Court of Final Appeal rejects bid to block UK lawyer from defending Jimmy Lai

Hong Kong's top court on Monday dismissed the Department of Justice's appeal against media tycoon Jimmy Lai Chee-ying hiring a British lawyer in his case involving breaches of the National Security Law, which means British lawyer Timothy Owen is let to defend the 74-year-old pro-democracy publisher.

Three judges of the Court of Final Appeal upheld a written ruling today, rejecting the appeal filed by DoJ two weeks ago. The argument of the Justice Department to claim to hire foreign barristers in the defence would interfere with national security was "lacking appropriate basis", the judgement read.

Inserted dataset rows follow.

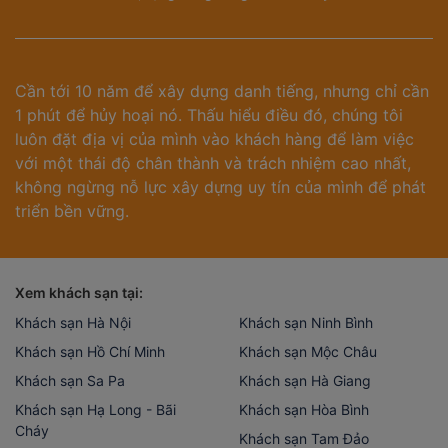
Cần tới 10 năm để xây dựng danh tiếng, nhưng chỉ cần
1 phút để hủy hoại nó. Thấu hiểu điều đó, chúng tôi
luôn đặt địa vị của mình vào khách hàng để làm việc
với một thái độ chân thành và trách nhiệm cao nhất,
không ngừng nỗ lực xây dựng uy tín của mình để phát
triển bền vững.
Xem khách sạn tại:
Khách sạn Hà Nội
Khách sạn Ninh Bình
Khách sạn Hồ Chí Minh
Khách sạn Mộc Châu
Khách sạn Sa Pa
Khách sạn Hà Giang
Khách sạn Hạ Long - Bãi
Khách sạn Hòa Bình
Cháy
Khách sạn Tam Đảo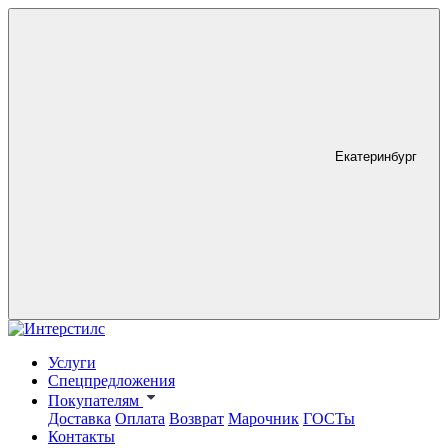
Екатеринбург
Услуги
Спецпредложения
Покупателям
Доставка
Оплата
Возврат
Марочник
ГОСТы
Контакты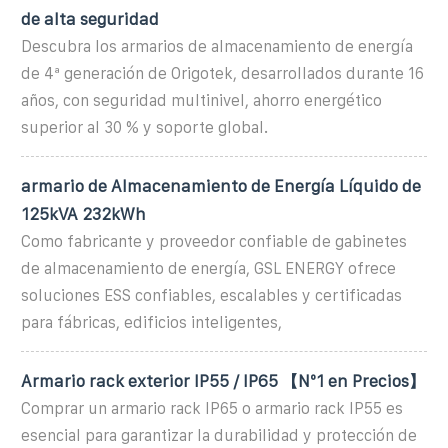
de alta seguridad
Descubra los armarios de almacenamiento de energía
de 4ª generación de Origotek, desarrollados durante 16
años, con seguridad multinivel, ahorro energético
superior al 30 % y soporte global.
armario de Almacenamiento de Energía Líquido de
125kVA 232kWh
Como fabricante y proveedor confiable de gabinetes
de almacenamiento de energía, GSL ENERGY ofrece
soluciones ESS confiables, escalables y certificadas
para fábricas, edificios inteligentes,
Armario rack exterior IP55 / IP65 【Nº1 en Precios】
Comprar un armario rack IP65 o armario rack IP55 es
esencial para garantizar la durabilidad y protección de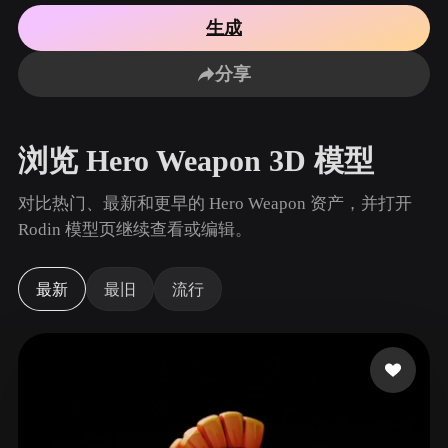
用例
AI 图像重混
AI HDRI 生成器
3D 网格 편집기
生成
3D Printing
Animation
AI 图像增强器
3D 模型搜索引擎
分享
Game
Automotive
AI 纹理生成器
SVG 转 3D 转换器
Development
Design
NFT Creation
E-commerce
浏览 Hero Weapon 3D 模型
Character
VR/AR
Design
对比热门、最新和更早的 Hero Weapon 资产，并打开
Metaverse
Jewelry Design
Rodin 模型页继续查看或编辑。
Mechanical
Engineering
最新
最旧
流行
插件
Blender
Unity
Unreal
Godot
Maya
3DS Max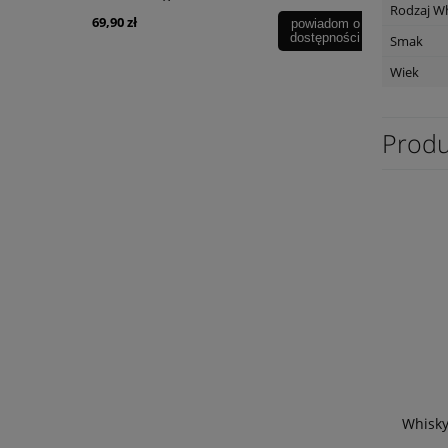
Rodzaj W
69,90 zł
49,90 zł
powiadom o
dostępności
Smak
Wiek
Produ
Whisky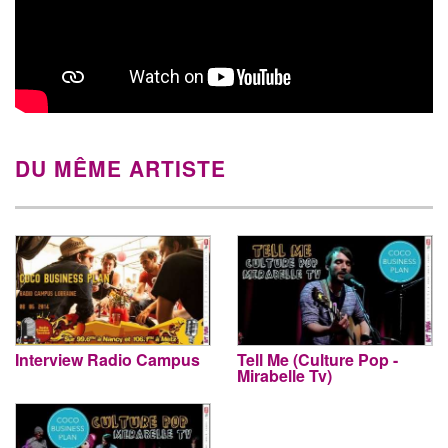
DU MÊME ARTISTE
Interview Radio Campus
Tell Me (Culture Pop -
Mirabelle Tv)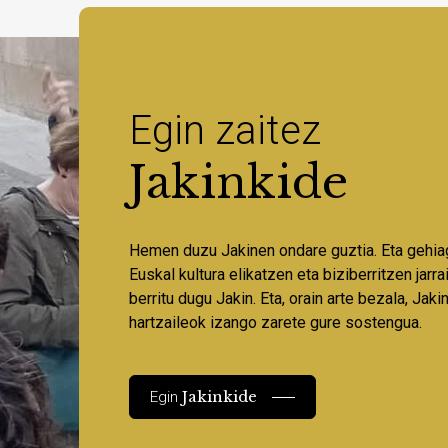
Egin zaitez
Jakinkide
Hemen duzu Jakinen ondare guztia. Eta gehia
Euskal kultura elikatzen eta biziberritzen jarr
berritu dugu Jakin. Eta, orain arte bezala, Jaki
hartzaileok izango zarete gure sostengua.
Jakinkide
Egin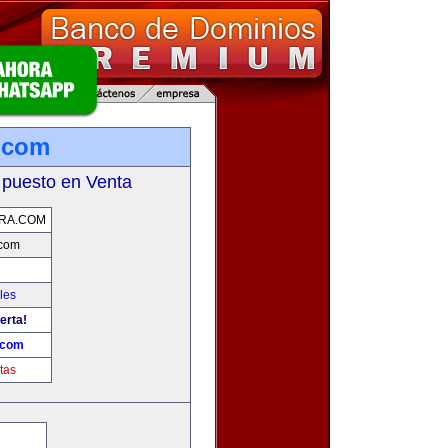
.com
 puesto en Venta
RA.COM
.com
les
erta!
.com
tas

The court criticized DoJ for "raising undefined and unsubstantiated issues said to involve national security which were not mentioned or explored in the Courts below."

Jimmy Lai, the founder of the now-defunct Apple Daily, was arrested after being suspected of breaching national security law and is currently serving a sentence at Stanley Prison as a former activist in the 2019 protests. He faces collusion charges and a maximum penalty of life imprisonment.

His trial is expected to begin on Thursday and last for 30 days before the bench of three designated national security law judges.

In October this year, the High Court granted Timothy Owen, a London-based legal veteran specializing in criminal and human rights law, to represent Lai in his defence.

But the secretary of justice insisted on his objections despite other judges rejecting his bids to overturn that ruling, and eventually applied for leave to appeal to the Court of Final Appeal after Doj lost twice.

Owen, of Matrix Chambers, appeared in previous Hong Kong's high-profile cases. He represented British banker Rurik Jutting, who was convicted for murdering two women, and a police officer who appealed his conviction for assaulting a pro-democracy activist during 2014 protests.